Section 40.H – The draft states “. . . employers shall ensure compliance with respiratory protection and personal protective equipment standards applicable to its industry. “
- First, there are no industry standards on this. So essentially, it will be up to OSHA’s discretion whether someone should have worn a surgical mask or respirator instead of allowing the person to wear a face covering.
- Second, the supply of PPE continues to ebb and flow, and this regulation will be in place for an undetermined period of time but at a minimum for the duration of the pandemic. That could be a problem if the supply of surgical masks contracts again.
- Finally, if employers are required to outfit workers in PPE instead of requiring face coverings simply because they are in 6 feet of another person, and the supply of surgical masks continues to be strained, employers will have to issue respirators to employers and fit test those employees. The availability of fit testing is currently strained as well, so much so that many providers discontinued this vital service during the pandemic. The agency is surely not suggesting that workers be provided and instructed to wear respirators without being properly fit tested.
Recommended Change: Allow the use of face coverings and surgical masks for work within six feet of others.
- Section 40.F – Again, the draft requires an “. . . employer shall ensure compliance with respiratory protection and person protective equipment standards applicable to its industry” when multiple people occupy a vehicle is both impractical and vague and inconsistent with the CDC guidance for rideshares and other public vehicles. (https://www.cdc.gov/coronavirus/2019-ncov/daily-life-coping/using-transportation.html.)
Recommended change: When multiple employees are occupying a vehicle for work purposes, the employer shall ensure all occupants wear a face covering, allow fresh air ventilation (i.e., open window) and limit occupancy to improve social distancing.
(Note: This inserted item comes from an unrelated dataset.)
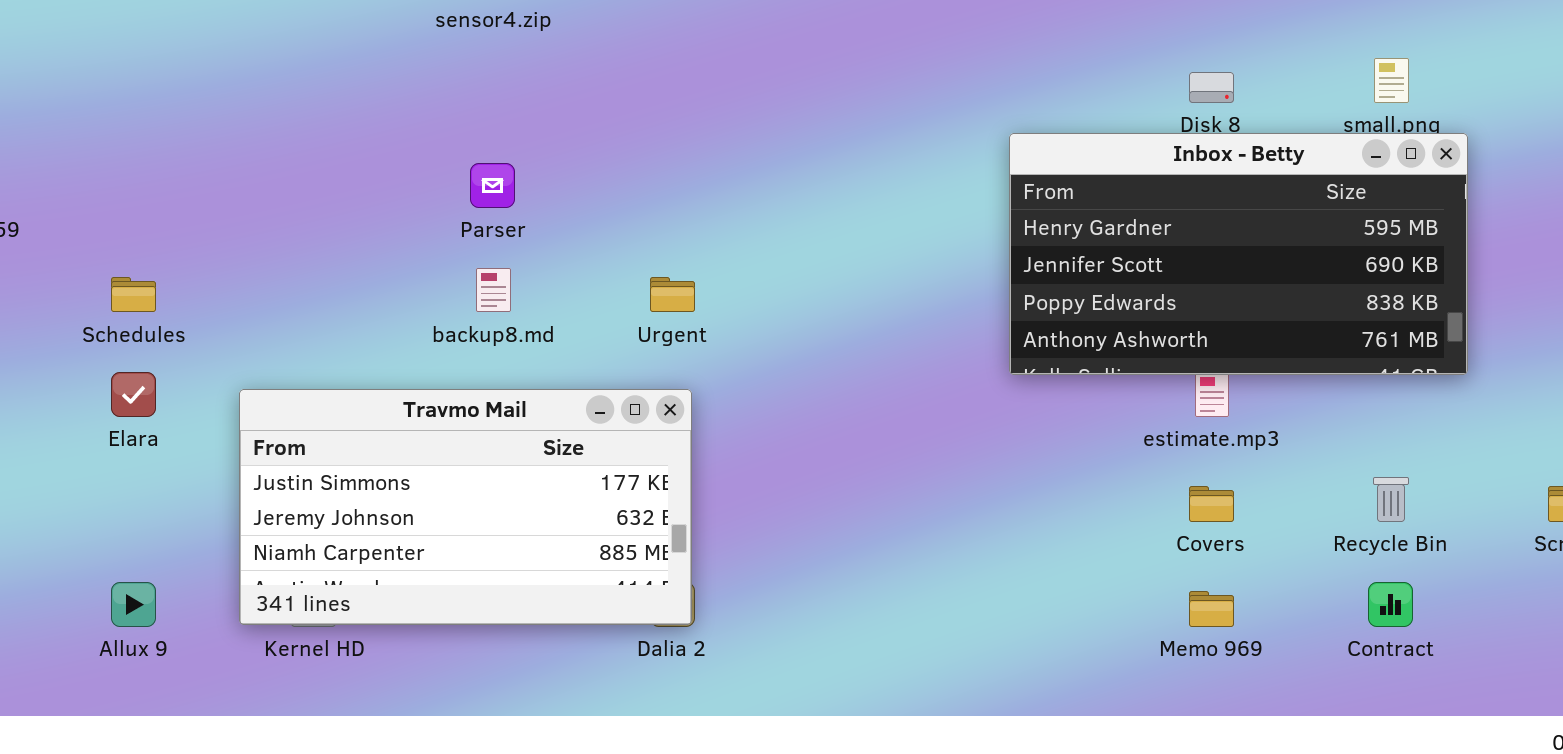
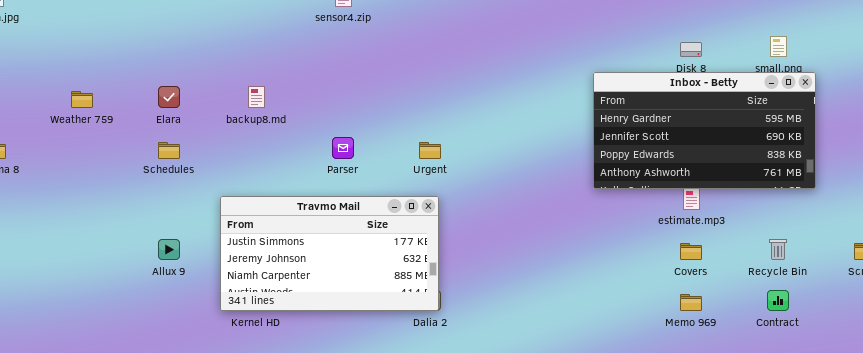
Parser: [470,163,515,208] -> [332,137,354,159], moved
backup8.md: [476,268,511,312] -> [248,86,265,108], moved
Elara: [111,372,156,417] -> [158,86,180,108], moved
Allux 9: [111,582,156,627] -> [158,239,180,260], moved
If the employer cannot perform these tasks, the employer shall ensure compliance with respiratory protection and personal protective equipment standards applicable to the employer's industry.
Cleaning common spaces
- The requirement that “. . . common spaces . . . [be] cleaned and disinfected at the end of each shift” is impractical for 24/7 operations with multiple and overlapping shifts as mandated Section 60.C.1.d. (staggered shifts). To enact this provision as written would require constant cleaning and disinfecting around the clock.
- Recommended change: Allow employers to clean periodically based upon usage of the common area, not to be less than once every 12 hours.
Your time and consideration of the above stated proposals are appreciated.